En France, la Direction générale de l’armement (DGA) et l’Agence de l’innovation de défense (AID) ont publié un guide pour l’intégration de l’IA dans les systèmes opérationnels de défense. Ce guide propose des orientations pour l’intégration de briques d’IA dans les systèmes – de la spécification à la qualification –, ainsi que tout au long de la vie du système déployé.

Des entreprises leaders de la sécurité et de la défense ont, dans la même ligne, établi des guidelines du développement de l’IA dans leurs services et leurs produits. Thales a élaboré quatre piliers sur l’IA. Le premier pilier a trait à sa validité (validity) : l’IA doit faire uniquement ce qu’elle doit faire et pas au-delà. Le deuxième pilier est lié à la sécurité (security) : le système doit être résilient aux cyberattaques. Le troisième pilier est l’explicabilité de l’IA (explainability). Le quatrième pilier enfin est basé sur la responsabilité de l’IA (responsability).

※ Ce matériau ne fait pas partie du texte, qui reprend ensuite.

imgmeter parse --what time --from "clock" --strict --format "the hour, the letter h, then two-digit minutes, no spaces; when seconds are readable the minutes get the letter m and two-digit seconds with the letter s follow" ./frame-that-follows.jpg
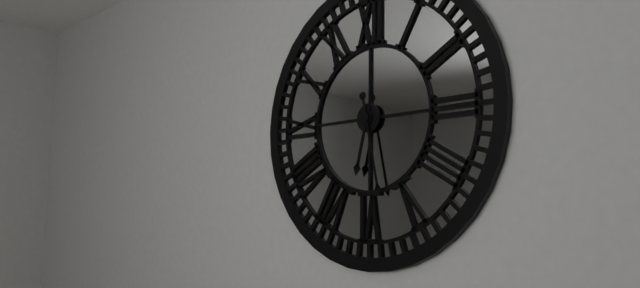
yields 6h28
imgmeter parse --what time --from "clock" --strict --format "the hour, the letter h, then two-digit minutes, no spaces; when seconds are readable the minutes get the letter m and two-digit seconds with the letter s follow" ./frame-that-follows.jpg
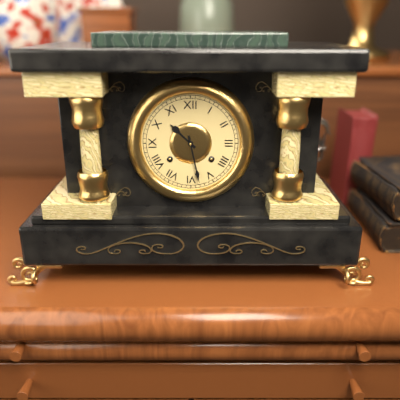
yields 10h28
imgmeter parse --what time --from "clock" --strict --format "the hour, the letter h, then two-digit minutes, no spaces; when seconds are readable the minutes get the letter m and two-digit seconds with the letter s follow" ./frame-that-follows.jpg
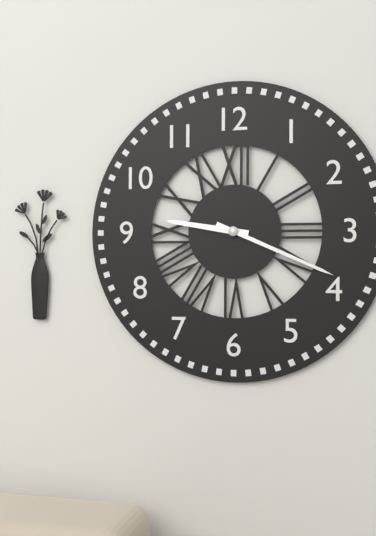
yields 9h19
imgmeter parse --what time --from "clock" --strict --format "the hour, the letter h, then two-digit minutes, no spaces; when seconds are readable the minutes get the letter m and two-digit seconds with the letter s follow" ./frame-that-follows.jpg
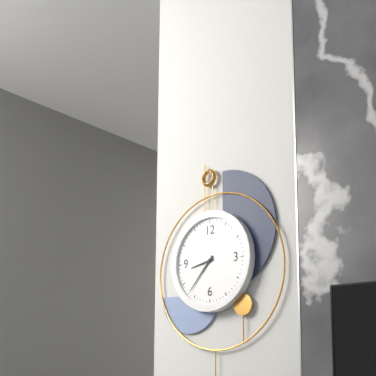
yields 8h37
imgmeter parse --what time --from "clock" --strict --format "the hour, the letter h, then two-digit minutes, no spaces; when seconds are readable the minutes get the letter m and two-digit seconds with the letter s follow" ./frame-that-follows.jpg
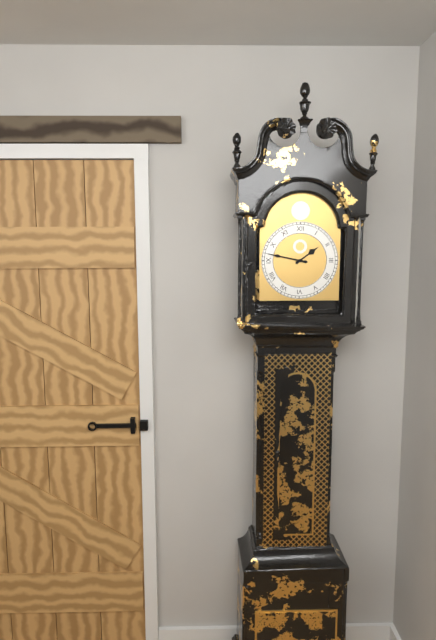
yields 1h47
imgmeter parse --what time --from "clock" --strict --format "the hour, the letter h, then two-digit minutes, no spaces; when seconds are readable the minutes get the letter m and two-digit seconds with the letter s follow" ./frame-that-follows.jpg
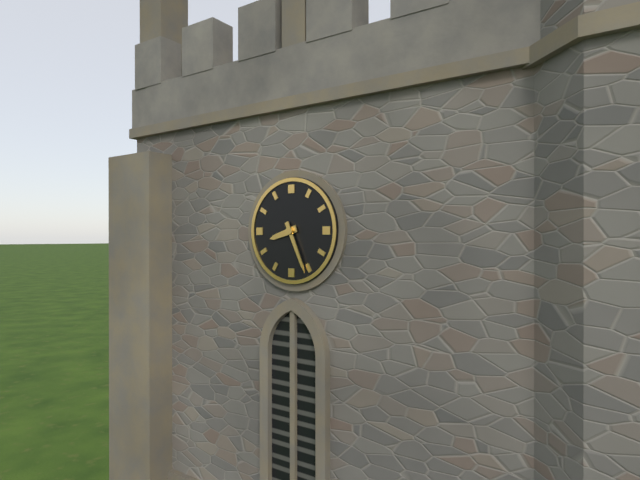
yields 8h26
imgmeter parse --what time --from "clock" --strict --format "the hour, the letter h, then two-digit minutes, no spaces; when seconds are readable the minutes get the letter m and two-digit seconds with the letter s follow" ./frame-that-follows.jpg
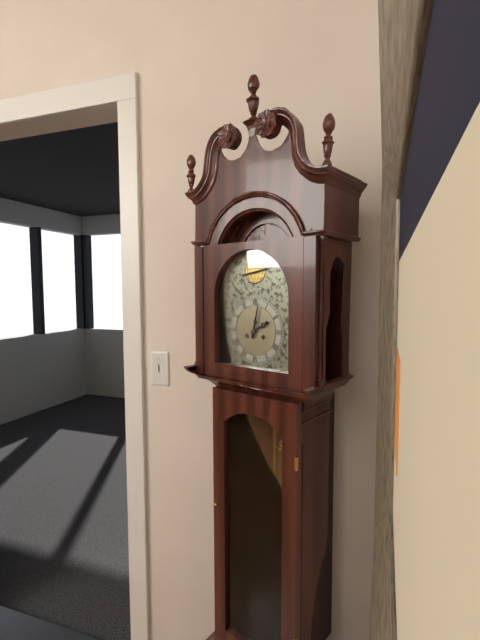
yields 2h02
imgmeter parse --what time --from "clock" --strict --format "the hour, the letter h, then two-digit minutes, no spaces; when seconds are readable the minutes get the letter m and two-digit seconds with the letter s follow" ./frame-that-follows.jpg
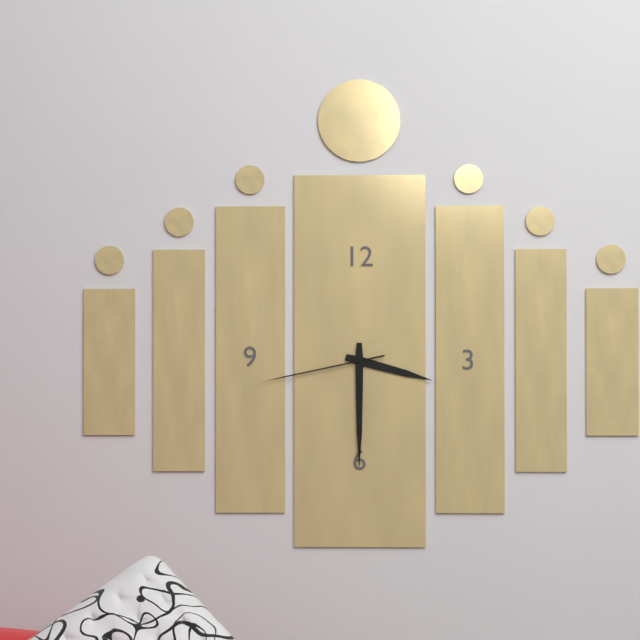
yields 3h30m43s
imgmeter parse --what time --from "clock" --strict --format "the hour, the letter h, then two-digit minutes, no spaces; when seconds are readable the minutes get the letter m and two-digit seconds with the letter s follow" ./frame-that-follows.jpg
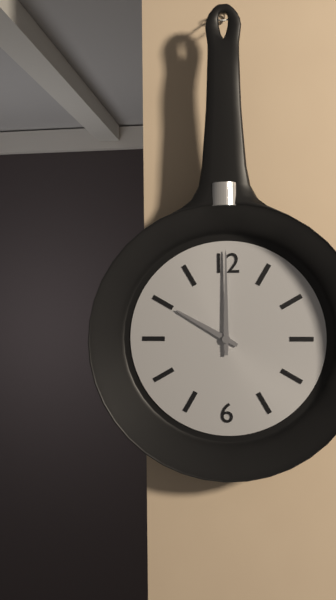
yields 10h00
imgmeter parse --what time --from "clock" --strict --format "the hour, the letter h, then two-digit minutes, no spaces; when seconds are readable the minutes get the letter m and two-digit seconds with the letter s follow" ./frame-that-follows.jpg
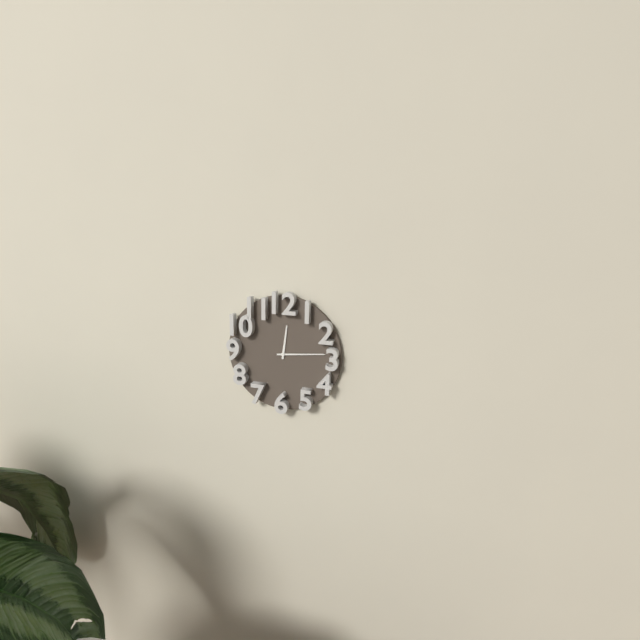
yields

La Stratégie OTAN de l’IA vise à accélérer l’adoption de l’IA afin de renforcer l’avantage technologique de l’OTAN, tout en se protégeant contre les menaces liées à l’IA. L’OTAN s’engage à la collaboration et à la coopération entre les Alliés sur les questions liées à l’IA pour la défense et la sécurité transatlantiques. Les points importants de la stratégie de l’OTAN sont les suivants :

  • un développement et une utilisation responsables : encourager le développement et l’utilisation responsables de l’IA à des fins de défense et de sécurité
  • une adoption accélérée : accélérer et simplifier l’adoption de l’IA dans le développement des capacités (avec le secteur privé), l’interopérabilité et les nouveaux programmes
  • une protection et une surveillance : protéger et suivre les technologies IA et la capacité d’innovation, gérer les risques
  • une neutralisation des menaces : identifier et contrer les menaces liées à l’utilisation malveillante de l’IA par des acteurs étatiques et non étatiques.

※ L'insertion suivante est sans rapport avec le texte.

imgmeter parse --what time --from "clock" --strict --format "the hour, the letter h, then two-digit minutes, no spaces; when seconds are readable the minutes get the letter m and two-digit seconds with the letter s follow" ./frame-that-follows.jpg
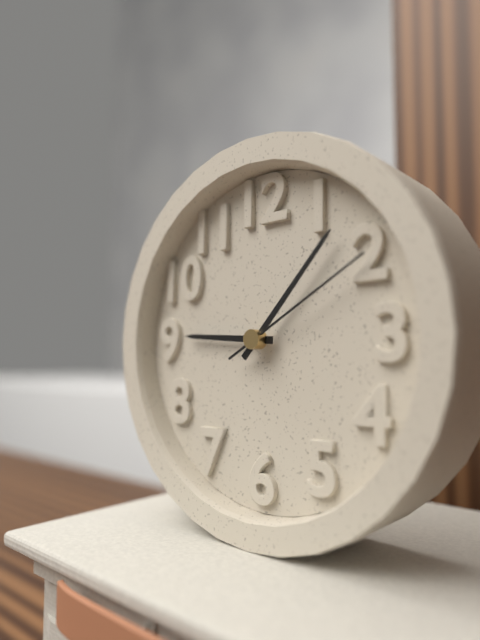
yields 9h07m10s
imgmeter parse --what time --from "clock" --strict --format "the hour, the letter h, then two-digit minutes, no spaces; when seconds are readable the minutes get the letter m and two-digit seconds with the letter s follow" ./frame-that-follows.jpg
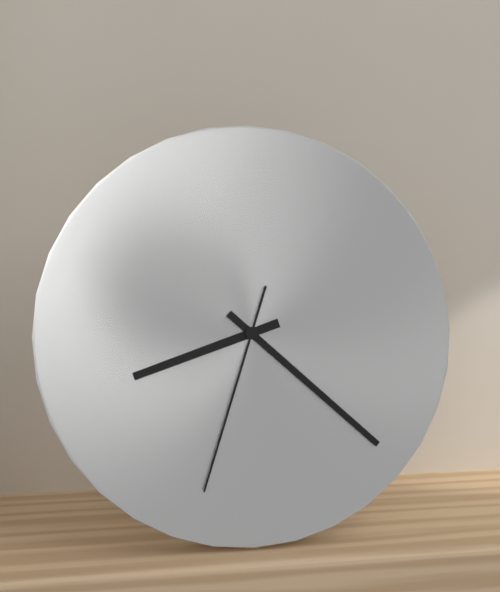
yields 8h22m33s
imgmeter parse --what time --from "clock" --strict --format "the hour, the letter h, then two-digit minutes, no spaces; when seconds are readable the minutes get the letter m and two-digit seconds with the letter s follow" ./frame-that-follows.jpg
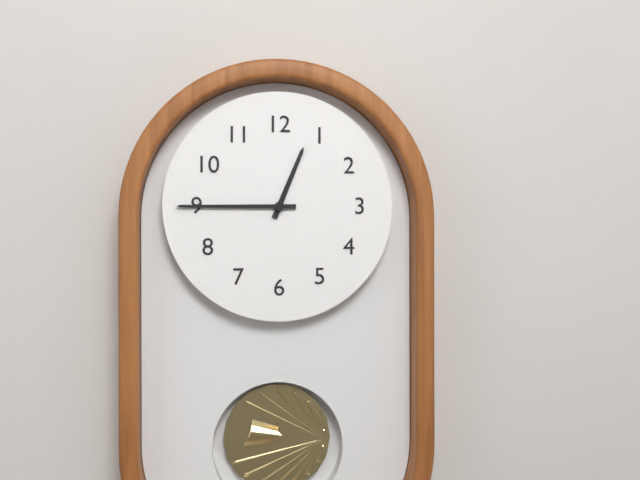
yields 12h45
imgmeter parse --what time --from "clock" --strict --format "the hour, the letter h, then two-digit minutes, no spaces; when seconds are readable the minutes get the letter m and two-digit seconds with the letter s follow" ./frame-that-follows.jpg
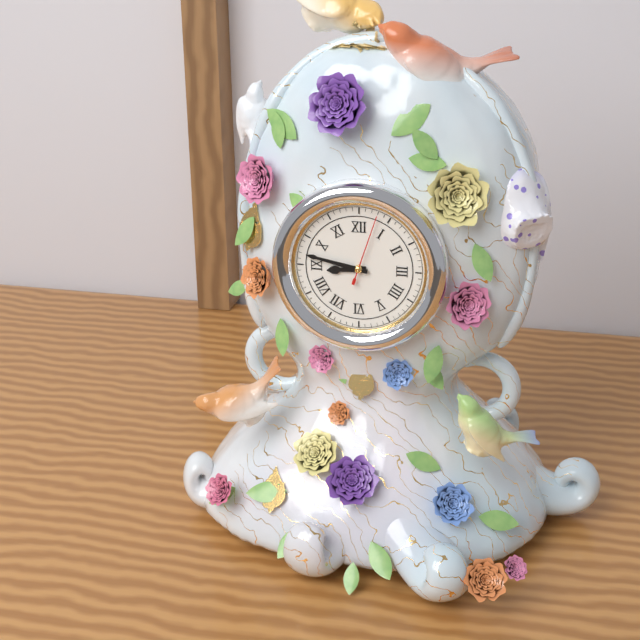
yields 8h47m03s
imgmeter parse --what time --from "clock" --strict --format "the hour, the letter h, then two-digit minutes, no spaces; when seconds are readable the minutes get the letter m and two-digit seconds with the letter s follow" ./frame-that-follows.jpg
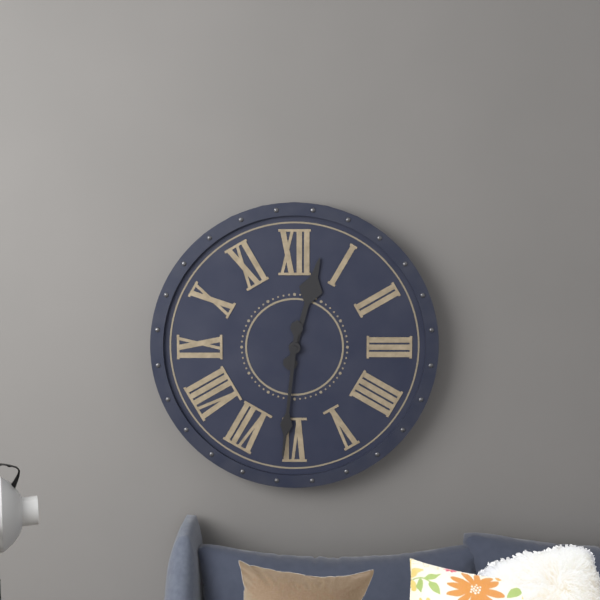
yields 12h31
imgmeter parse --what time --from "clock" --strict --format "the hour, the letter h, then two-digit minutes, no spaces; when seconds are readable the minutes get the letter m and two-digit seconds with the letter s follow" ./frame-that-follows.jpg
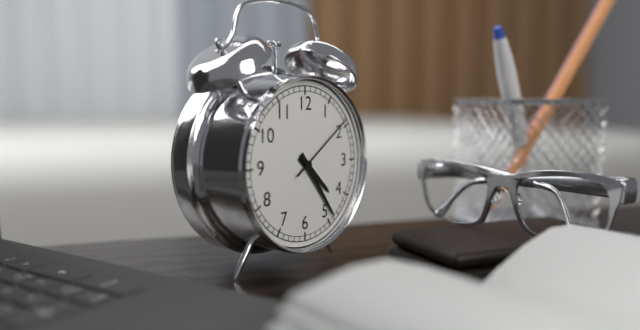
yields 4h24m09s
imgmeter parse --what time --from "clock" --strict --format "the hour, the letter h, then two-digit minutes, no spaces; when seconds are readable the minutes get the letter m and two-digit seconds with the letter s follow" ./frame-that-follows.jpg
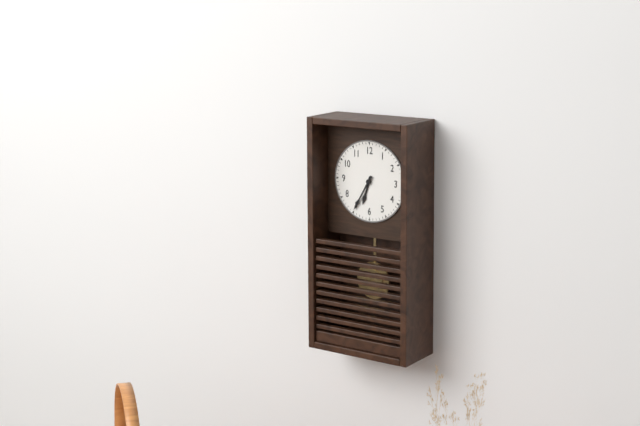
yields 6h35
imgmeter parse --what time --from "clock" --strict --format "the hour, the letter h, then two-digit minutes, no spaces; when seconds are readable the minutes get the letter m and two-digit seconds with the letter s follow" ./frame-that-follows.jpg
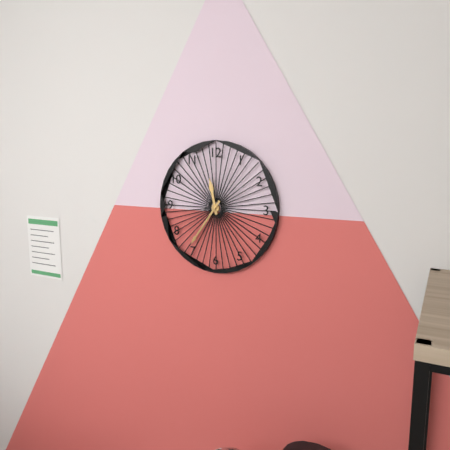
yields 11h36
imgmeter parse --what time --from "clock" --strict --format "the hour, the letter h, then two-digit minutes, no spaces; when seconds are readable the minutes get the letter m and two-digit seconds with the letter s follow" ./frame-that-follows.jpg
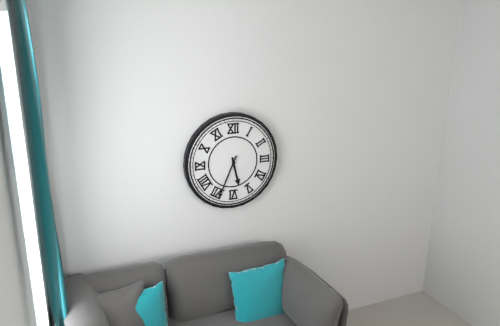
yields 5h34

On peut donc s’attendre à des investissements dans le domaine de la défense car il existe moins de limitations que celles posées par l’AI Act pour les applications purement civiles. Par ailleurs, le développement de l’IA dans le domaine de la défense apportera des innovations pour les applications civiles à l’instar d’Internet, initialement un programme militaire qui a ensuite connu un engouement dans ses applications civiles.